(DOCUMENT EXTRACT begins)

Large-herbivore migrations occur across gradients of food quality or food abundance that are generally determined by underlying geographic patterns in rainfall, elevation, or latitude, in turn causing variation in the degree of interspecific competition and the exposure to predators. However, the role of top-down effects of predation as opposed to the bottom-up effects of competition for resources in shaping migrations is not well understood. We studied 30 GPS radio-collared wildebeest and zebra migrating seasonally in the Serengeti-Mara ecosystem to ask how predation and food availability differentially affect the individual movement patterns of these co-migrating species. A hierarchical analysis of movement trajectories (directions and distances) in relation to grass biomass, high-quality food patches, and predation risk show that wildebeest tend to move in response to food quality, with little attention to predation risk. In contrast, individual zebra movements reflect a balance between the risk of predation and the access to high-quality food of sufficient biomass. Our analysis shows how two migratory species move in response to different attributes of the same landscape. Counterintuitively and in contrast to Most other animal movement studies, we find that both species move farther each day when resources are locally abundant than when they are scarce. During the wet season when the quality of grazing is at its peak, both wildebeest and zebra move the greatest distances and do not settle in localized areas to graze for extended periods. We propose that this punctuated movement in high-quality patches is explained by density dependency, whereby large groups of competing individuals (up to 1.65 million grazers) rapidly deplete the localized grazing opportunities. These findings capture the roles of predation and competition in shaping animal migrations, which are often claimed but rarely measured.

(DOCUMENT EXTRACT ends)
(DATASET begins)

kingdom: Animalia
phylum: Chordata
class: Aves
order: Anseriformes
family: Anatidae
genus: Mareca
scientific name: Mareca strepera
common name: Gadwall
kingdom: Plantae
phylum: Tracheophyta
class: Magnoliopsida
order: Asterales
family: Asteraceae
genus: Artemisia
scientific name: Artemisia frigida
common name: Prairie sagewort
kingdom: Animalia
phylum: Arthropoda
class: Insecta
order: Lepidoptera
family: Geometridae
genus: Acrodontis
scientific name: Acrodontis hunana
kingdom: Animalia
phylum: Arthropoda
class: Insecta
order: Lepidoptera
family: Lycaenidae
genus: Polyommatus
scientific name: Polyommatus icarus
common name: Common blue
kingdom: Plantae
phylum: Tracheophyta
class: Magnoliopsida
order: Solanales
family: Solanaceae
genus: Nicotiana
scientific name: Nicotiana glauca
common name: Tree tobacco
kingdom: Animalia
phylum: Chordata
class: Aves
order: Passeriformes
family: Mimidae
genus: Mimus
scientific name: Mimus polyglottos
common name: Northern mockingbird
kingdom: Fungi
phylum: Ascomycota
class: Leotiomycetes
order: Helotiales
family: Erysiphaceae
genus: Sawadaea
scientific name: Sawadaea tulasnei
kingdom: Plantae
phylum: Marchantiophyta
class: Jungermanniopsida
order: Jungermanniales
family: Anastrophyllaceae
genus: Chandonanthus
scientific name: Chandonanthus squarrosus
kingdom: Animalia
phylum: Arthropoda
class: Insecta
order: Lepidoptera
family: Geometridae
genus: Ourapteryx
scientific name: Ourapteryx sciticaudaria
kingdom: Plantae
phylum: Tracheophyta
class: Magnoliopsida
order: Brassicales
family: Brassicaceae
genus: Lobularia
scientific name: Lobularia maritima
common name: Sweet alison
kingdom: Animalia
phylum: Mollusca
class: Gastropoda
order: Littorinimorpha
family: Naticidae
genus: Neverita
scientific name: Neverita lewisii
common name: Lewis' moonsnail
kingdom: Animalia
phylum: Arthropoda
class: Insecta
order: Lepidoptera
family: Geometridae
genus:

(DATASET ends)

Write what comes next in the abstract on wildebeest and zebra migration, starting after its final sentence.

- center of attraction and repulsion
- correlated random walk
- forage quality
- GPS radio-collar data
- landscape of fear
- MCMC simulation
- predator-sensitive foraging
- Serengeti-Mara ecosystem
- wildebeest, Connochaetes taurinus
- zebra, Equus burchelli
- ANIMAL MOVEMENT
- LARGE HERBIVORES
- PREY SYSTEM
Appendix D. A comparison between the full models presented in the manuscript and simplified models from a backward elimination process.
Hopcraft, J. (Contributor), Morales, J. M. (Contributor), Beyer, H. L. (Contributor), Borner, M. (Contributor), Mwangomo, E. (Contributor), Sinclair, A. R. E. (Contributor), Olff, H. (Contributor) & Haydon, D. T. (Contributor), figshare, 10-Aug-2016
Appendix C. Additional material and methods describing how grass nitrogen, NDVI, grass biomass, the risk of predation, access to water, and exposure to anthropogenic risk were measured.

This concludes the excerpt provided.